▶ **Hedef**: Mahkeme kararını aktaran metinde "A. Temyiz Yoluna" sözlerinden başlayıp "temyiz yoluna başvurmuştur." sözlerine kadar uzanan bölümün tamamını hiçbir değişiklik yapmadan yeniden yazınız.

▶ **Gösterilen metin**:
F. Mahkemece Üçüncü Bozmaya Uyularak Verilen Karar

Mahkemenin yukarıda tarih ve sayısı belirtilen kararı ile; bozmaya uyularak yapılan yargılama sonucunda davacının hizmet süresinin davalı Millî Eğitim Bakanlığı nezdinde 15.02.2000-04.04.2012 tarihleri arasında 10 yıl, 9 ay, 4 ... olarak kabul edildiği, davalı Alperen Müteahhitlik Şirketinin devreden alt işveren konumunda olduğu, bu nedenle kendi dönemi ve devir tarihindeki ücret nazara alınarak kıdem tazminatından sorumlu tutulduğu, diğer alacaklardan davalı Bakanlığın sorumlu tutulduğu, fazla çalışma, hafta tatili, ... ... ve genel tatil ücreti talepleri bozma gerekçeleri doğrultusunda değerlendirilerek hafta tatili ücreti talebinin reddi gerektiği, diğer taleplerin kabulü gerektiği gerekçesiyle davanın kısmen kabulüne karar verilmiştir.

V. TEMYİZ

A. Temyiz Yoluna Başvuranlar

Mahkemenin yukarıda belirtilen kararına karşı süresi içinde davacı ve davalı Bakanlık vekilleri temyiz isteminde bulunmuştur.

B. Temyiz Sebepleri

1. Davacı vekili; hükme esas alınan bilirkişi raporunun hatalı tespitler içerdiğini, fazla çalışma, ... ... ve genel tatil ücretlerinin eksik hesaplandığını, hafta tatili ücretinin reddinin hatalı olduğunu, vekâlet ücretinin davada taraf olanların lehine veya aleyhine hükmedileceğini, davada taraf sıfatı olmayan ... Müteahhitlik Şirketinin karara ilgili kişi olarak eklenmesi ve lehine 9.200,00 TL vekâlet ücretine hükmedilmesinin kanun ve usule aykırı olduğunu, ayrıca iki yüklenici firmanın güncel adresine bakıldığında iki firmanın da aynı adreste faaliyet gösterdiği anlaşıldığından iki davalı Şirket arasında organik bağ bulunduğunu ileri sürerek temyiz yoluna başvurmuştur.

▶ **Veri kayıtları**:
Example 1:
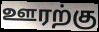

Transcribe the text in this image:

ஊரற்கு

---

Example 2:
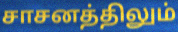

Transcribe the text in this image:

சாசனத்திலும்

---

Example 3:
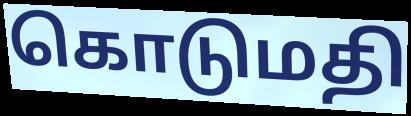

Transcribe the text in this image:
* * *
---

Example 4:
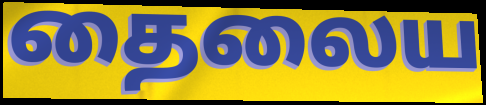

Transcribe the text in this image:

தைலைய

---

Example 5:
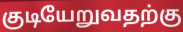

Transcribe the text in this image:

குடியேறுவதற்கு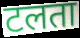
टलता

▶ **Tamamlanan görev**:
A. Temyiz Yoluna Başvuranlar

Mahkemenin yukarıda belirtilen kararına karşı süresi içinde davacı ve davalı Bakanlık vekilleri temyiz isteminde bulunmuştur.

B. Temyiz Sebepleri

1. Davacı vekili; hükme esas alınan bilirkişi raporunun hatalı tespitler içerdiğini, fazla çalışma, ... ... ve genel tatil ücretlerinin eksik hesaplandığını, hafta tatili ücretinin reddinin hatalı olduğunu, vekâlet ücretinin davada taraf olanların lehine veya aleyhine hükmedileceğini, davada taraf sıfatı olmayan ... Müteahhitlik Şirketinin karara ilgili kişi olarak eklenmesi ve lehine 9.200,00 TL vekâlet ücretine hükmedilmesinin kanun ve usule aykırı olduğunu, ayrıca iki yüklenici firmanın güncel adresine bakıldığında iki firmanın da aynı adreste faaliyet gösterdiği anlaşıldığından iki davalı Şirket arasında organik bağ bulunduğunu ileri sürerek temyiz yoluna başvurmuştur.